Mark Drew

Mark Drew

Mark Drew, United States

Dr. Mark Drew is California Trout’s Sierra Headwaters Program Director. Mark is the founder and prior Director of the Inyo-Mono Integrated Regional Water Management Program. Prior to joining CalTrout, Mark worked as The Nature Conservancy’s Southeastern Caribbean Program’s Protected Areas Specialist. Prior to working for The Nature Conservancy, Mark spent almost 15 years involved, both academically and professionally, in the fields of resource conservation, tropical food production and livelihood systems in the U.S. mainland, Oceania, and the Asia region.  Mark holds a B.S. degree in Forestry and Natural Resources Management, an M.A. degree in International Development Policy and a Doctorate degree in Forestry and Resource Conservation from the University of Florida.  Mark’s professional interests center largely on tackling challenging issues that address the needs of both human and natural systems.

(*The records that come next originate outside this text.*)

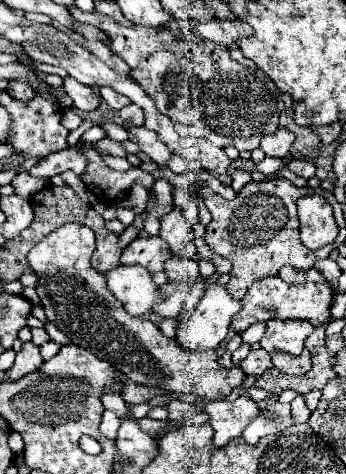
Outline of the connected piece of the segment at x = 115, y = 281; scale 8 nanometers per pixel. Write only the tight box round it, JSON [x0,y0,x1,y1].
[105,266,159,316]

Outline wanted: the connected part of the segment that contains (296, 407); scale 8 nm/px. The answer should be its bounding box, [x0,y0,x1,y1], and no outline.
[291,396,311,424]

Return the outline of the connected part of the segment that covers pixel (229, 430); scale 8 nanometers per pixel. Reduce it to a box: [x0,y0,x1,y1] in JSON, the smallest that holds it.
[203,396,257,446]

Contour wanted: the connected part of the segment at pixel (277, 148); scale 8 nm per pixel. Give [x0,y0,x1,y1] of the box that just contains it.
[261,128,295,158]

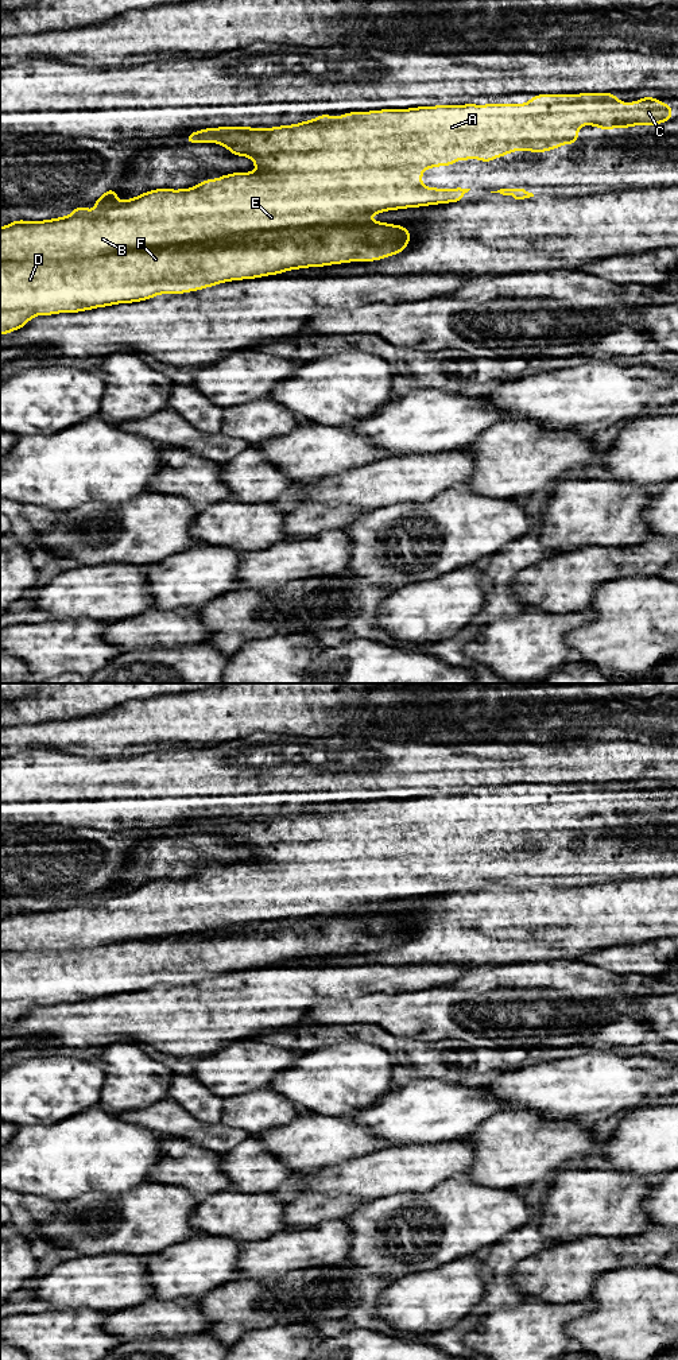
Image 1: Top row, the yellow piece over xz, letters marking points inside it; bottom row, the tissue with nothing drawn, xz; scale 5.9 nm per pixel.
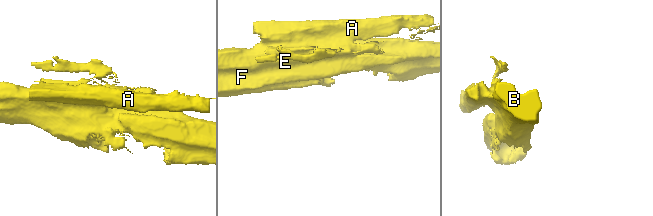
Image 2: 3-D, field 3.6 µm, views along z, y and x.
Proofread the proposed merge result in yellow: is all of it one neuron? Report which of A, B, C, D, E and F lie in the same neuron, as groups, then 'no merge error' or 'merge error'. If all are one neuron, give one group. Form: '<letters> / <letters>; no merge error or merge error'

Current estimates indicate that meadows cover approximately 192,000 acres within the Sierra Nevada. Meadows’ unique hydrologic and ecological functions are recognized as being vital to watershed health and are valued for the ecosystem goods and services they provide. However, somewhere between 40-60% of meadows are in a degraded state. Stresses such as climate change continue to threaten Sierra meadows and bold actions are necessary to restore and protect them. The Sierra Meadows Partnership was formed, in part, to address this critical need. Most recently, the Partnership, comprised of a wide array of stakeholders, has spearheaded an effort to complete a Sierra Meadow Strategy. The overarching goal of the Strategy is to establish and implement a common vision necessary to increase the pace, scale and efficacy of meadow restoration using an “All Hands-All Lands” approach. Achieving desired conditions is the driver of management actions. To achieve desired conditions, six Goals are identified: restore, conserve and protect 30,000 acres by 2030; protect meadow soil resources; protect and restore diversity of meadow types; improve efficiency of regulatory requirements; secure funding and; increase capacity and partnership potential. To achieve these goals, three Approaches need to be implemented which include: restore meadows to desired conditions; enhance regulatory and institutional coordination and; increase and diversify political and financial support for meadow restoration in the greater Sierra. The process of developing the proposed Sierra Meadow Strategy can serve as a model for other collaborative efforts centered on ecological planning and restoration to improve resilience of focal ecosystems.